Reblogged this on Climate Collections.
Except for Iberians tilting at windmills….
Its only because Spain and particularly Portugal had so much hydro that they were able to develop such significant ‘unreliables’. For the rest of Europe ( except Norway for the same reason), its just a waste of money.
The top chart shows 5.9% being equivalent to 60 million “European Union Households”, implying there are approximately 600 million European Union Households, for 512 million people. I guess everybody lives on their own……
I guess you’ve seen this, that wind power under ideal conditions only saves 2.8% of co2. In other words all our money that the government has spent on wind power has been a 100% waste.
https://www.thegwpf.org/images/stories/gwpf-reports/hughes-windpower.pdf
I don’t understand how they conclude that 24GWh, or slightly less than 1 GW if you assume continuous production at the same level over the entire 24 hour period (I know it doesn’t happen, but ignore that part) can power 2 million homes. You get nothing but electric lighting and a few computers for that little power. How do they heat their homes? Cook their food?

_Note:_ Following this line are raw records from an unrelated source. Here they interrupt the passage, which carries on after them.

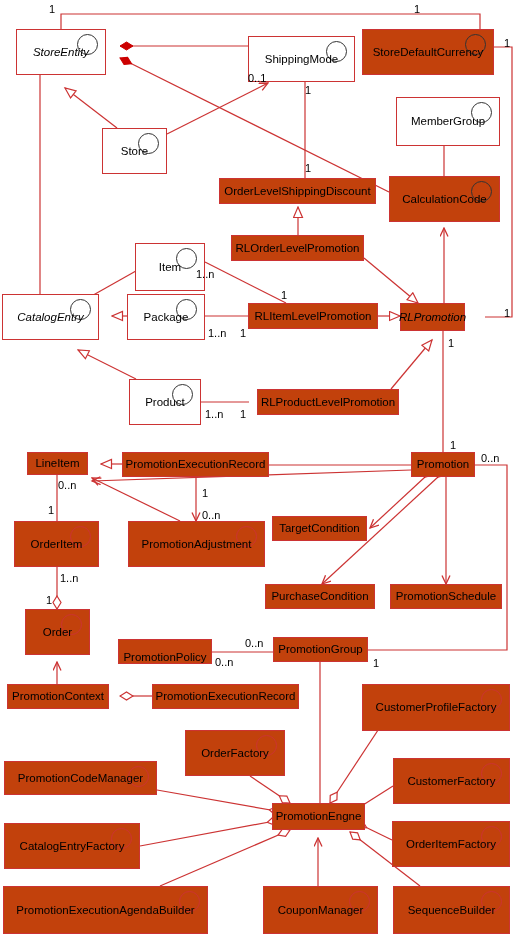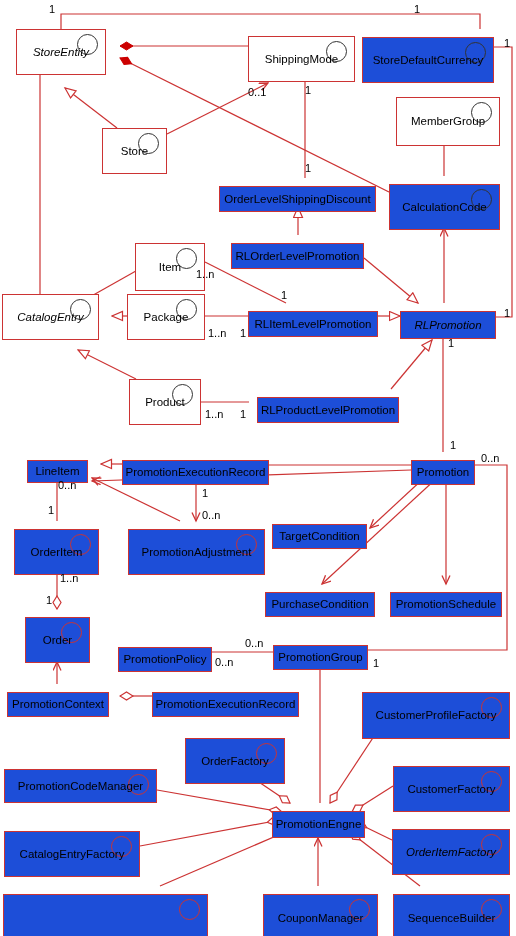--- a/index.html
+++ b/index.html
@@ -32,21 +32,21 @@
     display: flex;
     align-items: center;
     justify-content: center;
     font-size: 11.5px;
     color: #000000;
     text-align: center;
     line-height: 1.05;
     padding: 0 4px;
     z-index: 5;
   }
-  .node.fill-yellow { background: #1d4ed8; margin-top: 8px; }
+  .node.fill-yellow { background: #c2410c; }
   .node.fill-white  { background: #ffffff; }
   .node.abstract .nm { font-style: italic; }
   .node .nm { position: relative; z-index: 2; white-space: nowrap; }
   
   .orn {
     position: absolute;
     width: 19px;
     height: 19px;
     border-radius: 50%;
     border: 1.4px solid #333333;
@@ -211,21 +211,21 @@
         <span class="orn"></span>
         <span class="nm">CatalogEntry</span>
       </div>
       <div class="node fill-white" style="left: 127px; top: 294px; width: 78px; height: 46px;">
         <span class="orn"></span>
         <span class="nm">Package</span>
       </div>
       <div class="node fill-yellow" style="left: 248px; top: 303px; width: 130px; height: 26px;">
         <span class="nm">RLItemLevelPromotion</span>
       </div>
-      <div class="node fill-yellow abstract" style="left: 400px; top: 303px; width: 96px; height: 28px;">
+      <div class="node fill-yellow abstract" style="left: 400px; top: 303px; width: 65px; height: 28px;">
         <span class="nm">RLPromotion</span>
       </div>
       <div class="node fill-white" style="left: 129px; top: 379px; width: 72px; height: 46px;">
         <span class="orn"></span>
         <span class="nm">Product</span>
       </div>
       <div class="node fill-yellow" style="left: 257px; top: 389px; width: 142px; height: 26px;">
         <span class="nm">RLProductLevelPromotion</span>
       </div>
       <div class="node fill-yellow" style="left: 27px; top: 452px; width: 61px; height: 23px;">
@@ -251,21 +251,21 @@
       <div class="node fill-yellow" style="left: 265px; top: 584px; width: 110px; height: 25px;">
         <span class="nm">PurchaseCondition</span>
       </div>
       <div class="node fill-yellow" style="left: 390px; top: 584px; width: 112px; height: 25px;">
         <span class="nm">PromotionSchedule</span>
       </div>
       <div class="node fill-yellow" style="left: 25px; top: 609px; width: 65px; height: 46px;">
         <span class="orn red"></span>
         <span class="nm">Order</span>
       </div>
-      <div class="node fill-yellow" style="left: 118px; top: 639px; width: 94px; height: 25px;">
+      <div class="node fill-yellow" style="left: 118px; top: 639px; width: 94px; height: 25px; align-items: flex-end;">
         <span class="nm">PromotionPolicy</span>
       </div>
       <div class="node fill-yellow" style="left: 273px; top: 637px; width: 95px; height: 25px;">
         <span class="nm">PromotionGroup</span>
       </div>
       <div class="node fill-yellow" style="left: 7px; top: 684px; width: 102px; height: 25px;">
         <span class="nm">PromotionContext</span>
       </div>
       <div class="node fill-yellow" style="left: 152px; top: 684px; width: 147px; height: 25px;">
         <span class="nm">PromotionExecutionRecord</span>
@@ -282,45 +282,46 @@
         <span class="orn red"></span>
         <span class="nm">CustomerFactory</span>
       </div>
       <div class="node fill-yellow" style="left: 4px; top: 761px; width: 153px; height: 34px;">
         <span class="orn red"></span>
         <span class="nm">PromotionCodeManager</span>
       </div>
       <div class="node fill-yellow" style="left: 272px; top: 803px; width: 93px; height: 27px;">
         <span class="nm">PromotionEngne</span>
       </div>
-      <div class="node fill-yellow" style="left: 392px; top: 821px; width: 118px; height: 46px; font-style: italic;">
+      <div class="node fill-yellow" style="left: 392px; top: 821px; width: 118px; height: 46px;">
         <span class="orn red"></span>
         <span class="nm">OrderItemFactory</span>
       </div>
       <div class="node fill-yellow" style="left: 4px; top: 823px; width: 136px; height: 46px;">
         <span class="orn red"></span>
         <span class="nm">CatalogEntryFactory</span>
       </div>
       <div class="node fill-yellow" style="left: 3px; top: 886px; width: 205px; height: 48px;">
         <span class="orn red"></span>
+        <span class="nm">PromotionExecutionAgendaBuilder</span>
       </div>
       <div class="node fill-yellow" style="left: 263px; top: 886px; width: 115px; height: 48px;">
         <span class="orn red"></span>
         <span class="nm">CouponManager</span>
       </div>
       <div class="node fill-yellow" style="left: 393px; top: 886px; width: 117px; height: 48px;">
         <span class="orn red"></span>
         <span class="nm">SequenceBuilder</span>
       </div>
     </div>
   <div id="mult-layer">
       <span class="mult" style="left: 49px; top: 3px;">1</span>
       <span class="mult" style="left: 414px; top: 3px;">1</span>
       <span class="mult" style="left: 504px; top: 37px;">1</span>
-      <span class="mult" style="left: 248px; top: 86px;">0..1</span>
+      <span class="mult" style="left: 248px; top: 72px;">0..1</span>
       <span class="mult" style="left: 305px; top: 84px;">1</span>
       <span class="mult" style="left: 305px; top: 162px;">1</span>
       <span class="mult" style="left: 196px; top: 268px;">1..n</span>
       <span class="mult" style="left: 281px; top: 289px;">1</span>
       <span class="mult" style="left: 208px; top: 327px;">1..n</span>
       <span class="mult" style="left: 240px; top: 327px;">1</span>
       <span class="mult" style="left: 504px; top: 307px;">1</span>
       <span class="mult" style="left: 448px; top: 337px;">1</span>
       <span class="mult" style="left: 205px; top: 408px;">1..n</span>
       <span class="mult" style="left: 240px; top: 408px;">1</span>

This is the coldest European winter in years. It must take and enourmous amount of energy just to avoid freezing to death.
Intermittency is still the fatal flaw.
You produced X today? So what? What can you guarantee for tomorrow?
That would indeed be a rational purchasing decision: “What is the minimum number of GW will you produce for *every* second of tomorrow?” Any shortfall would be subject to fines. This would be rather better than the current situation where every scrap of power is bought and turbine operators are paid to turn off if it’s too windy.
If it really is “always windy somewhere” then if the turbine operators come to a pooling arrangement they would never be fined for under-producing, right?
The above map appears to be showing Croatia in white, how old is this graphic and further to that, how many whirlygigs has Poland built – I’m guessing at a round figure.
How much has wind power cost us ? Enough to build 80 hospitals ? Yet they only generate enough energy to pay back the energy used to manufacture and install then.